Ruby could see why Weiss had been interested in that part, but a different tidbit had her completely flabbergasted. "Megatons..they measure the 'power' of some of these bombs based on how much force you could get from how many thousands of tons of dynamite it would take to make a similar amount of force. They have 'single' bombs that could level entire 'mountains'..and this world doesn't have any monsters like Grimm to use them against. Just other people."
Turning off her scroll's screen, she just put it down and hissed, "Just..just why do you even 'need' something like that? 'Why'?! It's like stealing Nora's hammer to just crush a spider on a table then setting the table on fire!"
Blake put a hand over her eyes and groaned. "Yeah, that doesn't sound all that off considering the 'last' StrangeReal story I tried to read. While the writing is extremely good for the most part, it's like the company as a whole considers individual people to be capable of being good, selfless, and many other noble traits but put them in a group and they become 'far' more self-destructive. Like a bunch of freedom fighters overthrowing their tyrannical king and just getting addicted to 'slaughter' and going on a directionless purge. Just because I respect the writing and some of the individual stories, though, doesn't mean I'm a fan of the idea of people creating their 'own' monsters when there aren't any others to contend against."

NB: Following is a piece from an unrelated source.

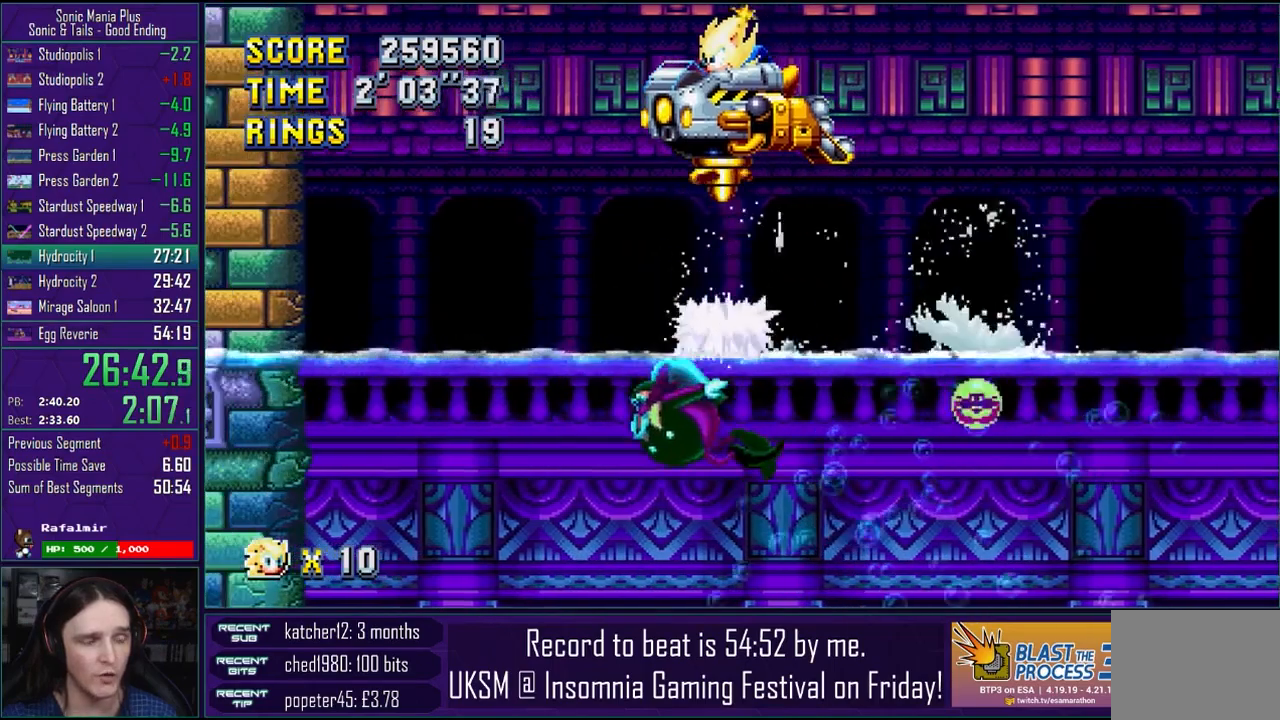
{"buttons": [], "left_stick": "left", "right_stick": "center", "events": []}
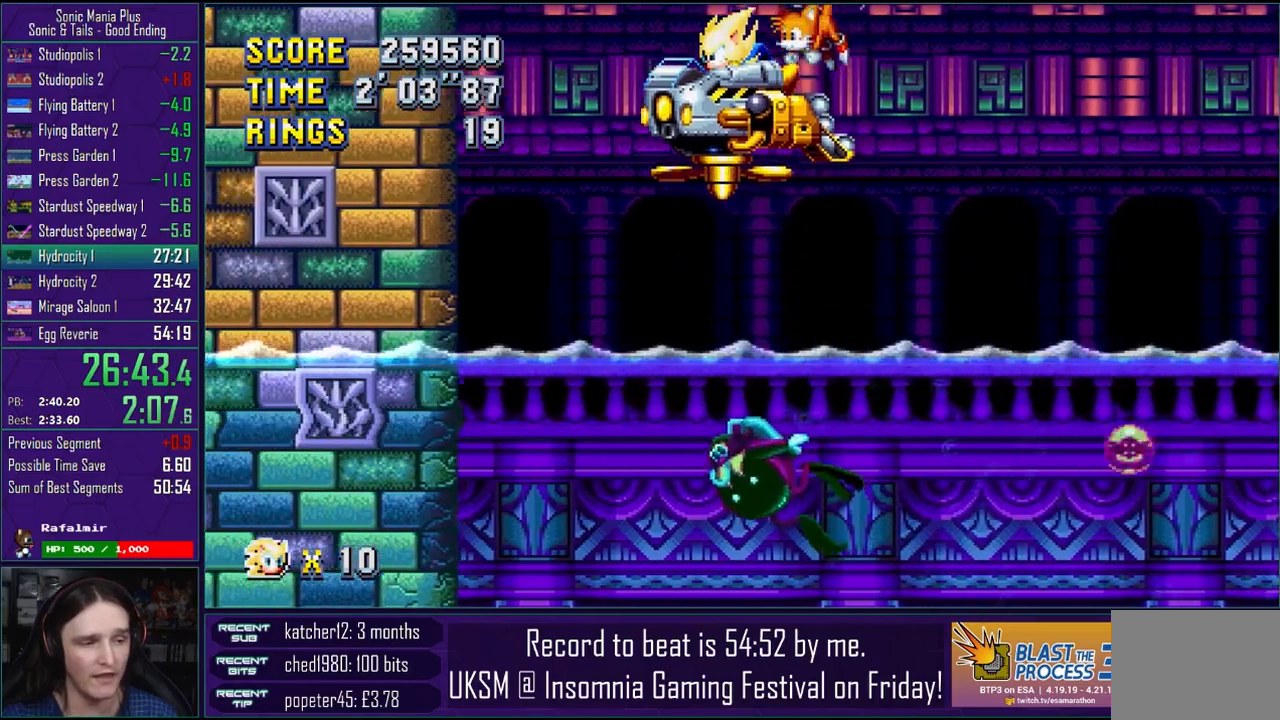
{"buttons": ["CROSS"], "left_stick": "left", "right_stick": "center", "events": [[67, "CROSS", "down"]]}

Weiss wanted to say something about people occasionally going to war with one another despite the constant threat of the Grimm, but held her tongue. It was actually rather interesting how both Blake and Ruby seemed to have similar preferences in stories. While Blake was definitely more mature abut it, she was just as much a fan of the easy to understand good guy against bad guy thing, and hated ambiguities. The clear cut. But Weiss? She had grown up with 'plenty' of ambiguities, contradictions, mixed feelings to the point that it was easier to try making things seem more 'logical' than 'fair' or 'nice'.
So she just listened to the sound of Yang refilling each of their glasses, thinking about the fact that at least half of her team had such fundamentally different world views than herself. That was part of why she came all the way to Beacon, to experience the unfamiliar. To get a more complete view of the world. Did having a different viewpoint mean she was going to be driven crazy on this team? Or did it mean she'd balance them out? 'Could' she balance out the 'idealism' on the team if at least two and possibly 'three' members of the four huntress team all shared something she didn't? Still, somehow she felt less..alone here than she did at any of the family dinners she could remember.
Author's Note: And that does it, another chapter down. I tried to mix in details from both the remastered and the original. While the remaster does a great job with the visuals, and throwing in those two people dying in front of you is rather effectively depressing, for some reason I felt that the atmosphere of the original was better.
Either way, Aftermath isn't so much of a mission as it is a moment to drink in the fact that sometimes, regardless of how good they are at what they do, the good guys don't always prevail. And it helps to give this bit of tension when the final mission comes along, where you're wondiering if absolutely everyone is going to die 'including' the main character. After all, two people we've seen through the eyes of have already died and named characters look like they're dropping like flies in front of you.
Hope you liked how I had the girls react to it. We'll see when I can get the next chapter out. Based on the rest of this fic, I'm going to assume it's going to awkwardly split apart 'another' mission.